The challenge he faces is significant: Republicans control the chamber by a narrow margin, and President Trump spent much of 2025 pushing red-state legislatures to redraw congressional maps in ways that lock in GOP advantages for years to come.
Texas was the opening move, with the White House directing the state to eliminate Democratic seats in what Jeffries publicly described as a scheme to rig the midterm elections.
Democrats responded by exploring their own redistricting opportunities in California, New York, New Jersey, Minnesota and Washington state, where blue-controlled legislatures could theoretically redraw maps to eliminate or endanger Republican seats.
Jeffries has been direct about the calculation: if Republicans are going to abandon the norms around mid-decade redistricting, Democrats in blue states need to do the same or risk being outgunned before a single vote is cast.
New York has become one of the most contested battlegrounds in that effort, with Jeffries tapping former state assembly majority leader Joe Morelle to meet with Albany officials and redraw congressional boundaries for the balance of the decade.
The state currently sends 19 Democrats and seven Republicans to Congress, but Jeffries has suggested those maps are not as fair as they could be and has had discussions with Governor Kathy Hochul about how aggressively to push for change.
Florida has already moved in the opposite direction, with Governor Ron DeSantis signing a new map specifically designed to capture four additional Republican seats, while Tennessee last week enacted legislation targeting the final Democratic-held district in the state.
The Supreme Court dealt a serious blow to Democratic redistricting hopes in late April, ruling 6-3 in Louisiana v.

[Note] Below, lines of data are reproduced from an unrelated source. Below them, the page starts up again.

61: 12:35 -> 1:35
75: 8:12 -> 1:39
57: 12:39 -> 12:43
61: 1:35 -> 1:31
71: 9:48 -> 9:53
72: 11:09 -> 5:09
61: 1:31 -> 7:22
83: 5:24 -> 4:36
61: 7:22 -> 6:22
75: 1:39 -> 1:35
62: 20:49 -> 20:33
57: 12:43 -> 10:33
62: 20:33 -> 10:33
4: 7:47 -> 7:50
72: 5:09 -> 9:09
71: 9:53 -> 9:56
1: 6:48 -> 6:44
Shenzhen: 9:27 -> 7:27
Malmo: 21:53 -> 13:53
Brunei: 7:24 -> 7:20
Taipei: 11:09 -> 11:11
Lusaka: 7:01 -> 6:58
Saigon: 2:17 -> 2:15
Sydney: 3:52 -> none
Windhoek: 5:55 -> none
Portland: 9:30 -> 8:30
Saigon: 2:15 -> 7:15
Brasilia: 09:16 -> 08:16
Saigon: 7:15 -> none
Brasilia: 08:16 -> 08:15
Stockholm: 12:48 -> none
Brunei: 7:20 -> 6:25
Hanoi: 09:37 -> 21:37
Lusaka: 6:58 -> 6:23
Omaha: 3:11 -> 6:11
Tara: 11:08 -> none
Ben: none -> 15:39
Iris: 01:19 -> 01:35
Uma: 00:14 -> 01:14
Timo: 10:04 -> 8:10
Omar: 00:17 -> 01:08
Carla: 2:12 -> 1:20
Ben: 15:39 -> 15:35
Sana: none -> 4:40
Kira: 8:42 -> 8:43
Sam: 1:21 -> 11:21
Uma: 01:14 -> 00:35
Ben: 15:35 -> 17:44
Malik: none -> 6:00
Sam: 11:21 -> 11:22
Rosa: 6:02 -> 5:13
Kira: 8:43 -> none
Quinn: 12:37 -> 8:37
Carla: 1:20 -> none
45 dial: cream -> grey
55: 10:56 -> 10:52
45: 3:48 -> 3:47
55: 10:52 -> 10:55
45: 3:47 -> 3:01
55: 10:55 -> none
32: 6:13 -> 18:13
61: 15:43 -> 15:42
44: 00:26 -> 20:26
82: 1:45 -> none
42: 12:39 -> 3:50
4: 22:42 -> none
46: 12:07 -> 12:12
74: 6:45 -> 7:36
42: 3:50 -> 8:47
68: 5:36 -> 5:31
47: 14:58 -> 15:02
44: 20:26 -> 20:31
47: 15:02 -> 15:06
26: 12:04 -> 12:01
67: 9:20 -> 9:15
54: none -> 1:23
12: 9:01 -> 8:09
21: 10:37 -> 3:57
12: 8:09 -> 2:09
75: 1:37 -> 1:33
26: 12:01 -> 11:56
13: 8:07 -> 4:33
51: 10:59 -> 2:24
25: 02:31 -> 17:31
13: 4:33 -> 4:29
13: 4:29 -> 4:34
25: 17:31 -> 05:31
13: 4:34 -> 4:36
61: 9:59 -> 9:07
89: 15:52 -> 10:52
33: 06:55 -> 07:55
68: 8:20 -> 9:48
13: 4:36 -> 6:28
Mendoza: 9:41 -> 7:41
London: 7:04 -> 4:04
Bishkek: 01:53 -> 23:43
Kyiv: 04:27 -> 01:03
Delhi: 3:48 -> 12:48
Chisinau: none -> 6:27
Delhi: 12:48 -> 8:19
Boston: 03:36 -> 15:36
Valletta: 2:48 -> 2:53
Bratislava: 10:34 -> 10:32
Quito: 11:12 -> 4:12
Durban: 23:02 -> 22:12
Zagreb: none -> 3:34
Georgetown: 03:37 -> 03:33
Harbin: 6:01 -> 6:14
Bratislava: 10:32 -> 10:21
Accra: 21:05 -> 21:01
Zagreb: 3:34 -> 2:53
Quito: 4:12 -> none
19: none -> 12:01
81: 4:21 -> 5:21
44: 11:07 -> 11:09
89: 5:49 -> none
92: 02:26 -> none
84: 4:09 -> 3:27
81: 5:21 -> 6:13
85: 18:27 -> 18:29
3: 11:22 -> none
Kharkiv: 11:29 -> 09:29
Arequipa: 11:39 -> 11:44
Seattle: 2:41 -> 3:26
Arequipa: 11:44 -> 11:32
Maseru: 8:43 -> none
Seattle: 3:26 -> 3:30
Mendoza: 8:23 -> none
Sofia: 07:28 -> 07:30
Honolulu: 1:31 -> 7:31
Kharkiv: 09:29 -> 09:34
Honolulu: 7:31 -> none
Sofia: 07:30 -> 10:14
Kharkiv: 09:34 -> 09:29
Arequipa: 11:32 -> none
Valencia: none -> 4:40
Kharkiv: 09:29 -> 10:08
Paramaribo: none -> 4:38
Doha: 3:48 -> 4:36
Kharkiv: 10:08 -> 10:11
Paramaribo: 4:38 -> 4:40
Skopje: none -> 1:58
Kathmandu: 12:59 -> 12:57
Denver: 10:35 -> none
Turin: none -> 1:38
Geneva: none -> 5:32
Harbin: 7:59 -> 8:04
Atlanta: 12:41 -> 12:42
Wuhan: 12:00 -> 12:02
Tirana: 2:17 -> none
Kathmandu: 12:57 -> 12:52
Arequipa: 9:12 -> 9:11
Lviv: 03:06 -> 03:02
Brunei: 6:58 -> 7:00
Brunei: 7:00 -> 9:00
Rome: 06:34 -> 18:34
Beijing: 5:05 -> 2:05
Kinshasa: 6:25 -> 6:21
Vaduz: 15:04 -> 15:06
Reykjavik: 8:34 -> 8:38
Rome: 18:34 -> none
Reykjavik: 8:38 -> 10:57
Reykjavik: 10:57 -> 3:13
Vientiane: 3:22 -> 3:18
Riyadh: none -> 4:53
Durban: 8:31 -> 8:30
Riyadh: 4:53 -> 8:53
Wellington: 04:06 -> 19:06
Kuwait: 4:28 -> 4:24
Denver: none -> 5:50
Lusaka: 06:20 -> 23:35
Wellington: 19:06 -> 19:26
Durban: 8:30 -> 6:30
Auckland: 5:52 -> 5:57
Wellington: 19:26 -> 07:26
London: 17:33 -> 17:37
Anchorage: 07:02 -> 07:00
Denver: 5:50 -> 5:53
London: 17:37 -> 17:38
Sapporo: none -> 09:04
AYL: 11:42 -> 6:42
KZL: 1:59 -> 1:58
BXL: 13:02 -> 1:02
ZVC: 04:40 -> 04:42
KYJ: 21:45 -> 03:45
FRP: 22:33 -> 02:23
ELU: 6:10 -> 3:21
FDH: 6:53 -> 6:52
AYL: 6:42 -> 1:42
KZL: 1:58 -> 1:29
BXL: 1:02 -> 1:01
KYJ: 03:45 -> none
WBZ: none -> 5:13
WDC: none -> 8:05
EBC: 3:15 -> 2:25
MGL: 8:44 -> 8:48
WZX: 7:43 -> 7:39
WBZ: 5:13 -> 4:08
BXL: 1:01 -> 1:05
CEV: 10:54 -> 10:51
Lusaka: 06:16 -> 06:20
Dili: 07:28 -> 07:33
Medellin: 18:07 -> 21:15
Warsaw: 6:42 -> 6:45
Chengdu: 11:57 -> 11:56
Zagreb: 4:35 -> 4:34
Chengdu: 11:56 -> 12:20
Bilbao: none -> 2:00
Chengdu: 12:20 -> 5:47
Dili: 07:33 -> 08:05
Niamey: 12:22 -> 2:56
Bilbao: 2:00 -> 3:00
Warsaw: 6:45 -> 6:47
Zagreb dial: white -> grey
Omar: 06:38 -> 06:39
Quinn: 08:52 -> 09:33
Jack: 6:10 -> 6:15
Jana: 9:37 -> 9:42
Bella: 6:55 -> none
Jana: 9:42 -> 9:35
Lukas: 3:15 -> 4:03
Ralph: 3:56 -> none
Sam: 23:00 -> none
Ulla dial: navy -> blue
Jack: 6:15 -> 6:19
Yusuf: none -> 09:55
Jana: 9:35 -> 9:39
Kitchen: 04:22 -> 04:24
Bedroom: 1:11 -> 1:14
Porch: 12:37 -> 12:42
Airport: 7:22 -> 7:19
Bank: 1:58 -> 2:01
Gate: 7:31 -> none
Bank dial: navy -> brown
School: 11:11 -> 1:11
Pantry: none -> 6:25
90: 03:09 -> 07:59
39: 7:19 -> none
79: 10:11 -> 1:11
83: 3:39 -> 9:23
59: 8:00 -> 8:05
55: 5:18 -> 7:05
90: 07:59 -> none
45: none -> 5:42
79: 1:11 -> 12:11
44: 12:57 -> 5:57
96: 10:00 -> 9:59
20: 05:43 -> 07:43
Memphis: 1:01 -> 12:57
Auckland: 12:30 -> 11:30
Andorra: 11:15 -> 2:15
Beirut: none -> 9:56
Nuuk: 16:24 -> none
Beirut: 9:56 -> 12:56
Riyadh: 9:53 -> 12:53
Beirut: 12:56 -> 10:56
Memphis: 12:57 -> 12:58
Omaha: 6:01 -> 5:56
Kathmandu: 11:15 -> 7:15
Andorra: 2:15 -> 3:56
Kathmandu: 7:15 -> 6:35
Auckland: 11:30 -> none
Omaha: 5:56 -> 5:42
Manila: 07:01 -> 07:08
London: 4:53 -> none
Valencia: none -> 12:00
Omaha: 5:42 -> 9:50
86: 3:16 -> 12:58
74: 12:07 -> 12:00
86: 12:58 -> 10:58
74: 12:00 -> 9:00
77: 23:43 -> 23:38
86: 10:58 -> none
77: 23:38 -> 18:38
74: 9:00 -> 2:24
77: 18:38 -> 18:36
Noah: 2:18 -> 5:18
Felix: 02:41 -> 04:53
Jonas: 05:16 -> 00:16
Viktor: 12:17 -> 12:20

Callais to effectively weaken Section 2 of the Voting Rights Act and making it significantly harder to challenge racially gerrymandered maps.
A Virginia Supreme Court ruling compounded the damage, striking down a Democratic-backed constitutional amendment that would have allowed voters to approve new maps, a decision that Democrats are now appealing to the US Supreme Court.
Jeffries responded by pledging a massive Democratic redistricting counteroffensive and calling a caucus-wide meeting to coordinate the party’s next steps across every relevant state.
Colorado has become another front in the battle, with a Jeffries-aligned political group committing $150,000 this month to support a redistricting ballot initiative that could put four currently Republican-held seats in play.
New Jersey’s newly elected Governor Mikie Sherrill has also publicly signalled support for a redistricting push, and Democratic operatives are closely watching whether the state’s congressional map can be redrawn before the November deadline.
The legal risks are substantial, with more than a dozen Democratic lawmakers and campaign operatives privately acknowledging that court challenges could render much of the effort moot before any new districts ever take effect.
The fundamental tension at the heart of the Jeffries strategy is that the party spent decades advocating for independent redistricting commissions and fair voting rights reforms, and is now effectively considering doing precisely what it accused Republicans of doing.
Whether that trade-off delivers a House majority or simply escalates the redistricting wars into a more permanent and legally chaotic feature of American politics will define how the 2026 midterms are judged for years to come.